They Like To Be Taped

Bound like this, walking is difficult, never mind about using the toilet, but it does not matter to these women. Fashion counts

Who wore it better? Or, should that be, who was more comfortable? Both are women who have an intense love of their own bodies, often wearing little to show off their well-tended skin and admirable curves, yet both have chosen to be mummified from the neck down, not with some linen strips, but by rolls of caution—actually, packing—tape. This is Balenciaga’s doing and it is all done under the auspices of the maison’s couture studio. The wrapping is completed by hand (!), fans of bandage-as-catsuit would remind us. Getting fitted for a dress can be a joy, but can the same be said of being bound by sticky, non-porous tape? Yet, Kim Kardashian and, now, Lisso is showing us that it’s okay to endure for fashion’s sake. Just as we thought that the latest cover of Vogue, with Emma Corrin lifting her right arm to show armpit hair, is the final visual frontier magazines will cross, Elle UK, not to be outdone, shows Lisso all wrapped up like the proverbial bak chang (rice dumpling). About Damn Time?

Fashion has to be inclusive. Every woman can be taped if she chooses to, if she is willing to put up with the discomfort, the restriction, the debilitation. To Balenciaga, this may be the art of ligature, but it isn’t known if the two women feel the same. Do they, in fact, consider this severe severe swaddling as sartorial emancipation? Although looking very much the antithesis of fashion (3M-Core?), Kim Kardashian was the first to allow herself to be this wrapped-up last March for the Balenciaga autumn/winter show in Paris. She could not walk properly to her seat and was afraid the supposedly low-tack tapes might rip after her posterior kissed the chair. Perhaps Ms Kardashian did not share her experience with Lisso.

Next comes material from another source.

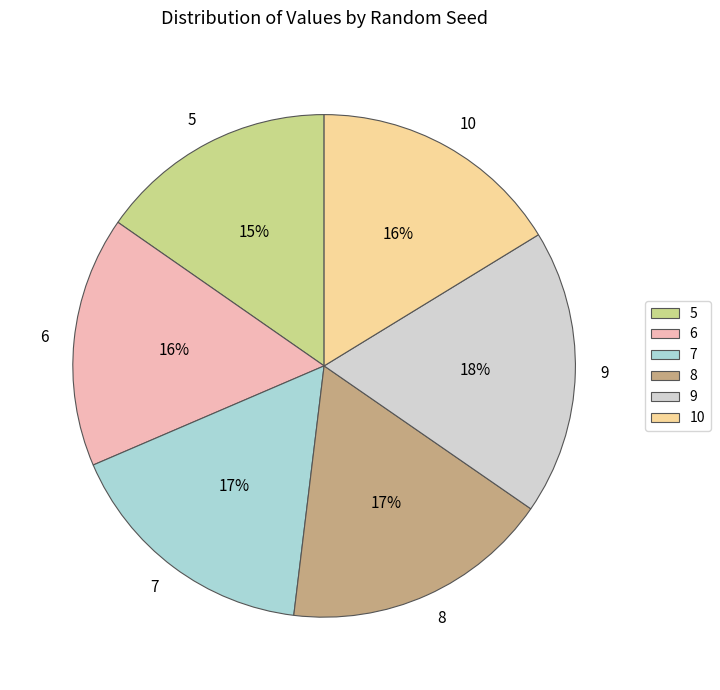

To the nearest percent, what percentage of the pie is 5?

15%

To be sure, the Grammy winner did not look uncomfortable in that cover shot. But, in a video posted on Instagram, she tried dancing to About Damn Time, but could barely. She was as agile as C-3PO doing the Macarena. As she moved, it is clear that the Balenciaga wrapping specialists could not conceal her crotch (or was it mean to be crotchless?) And as she moved to her sides, you could see that her buttocks could not be properly covered (or was it mean to be peek-a-boo down there in the rear?). Even Balenciaga couture could not produce the perfectly taped backside. Polyethylene has more limitations than cloth, but to Balenciaga and their compliant friends, making a statement is infinitely more important. Or, as Lizzo sang in Truth Hurts, they simply “needed something more exciting”.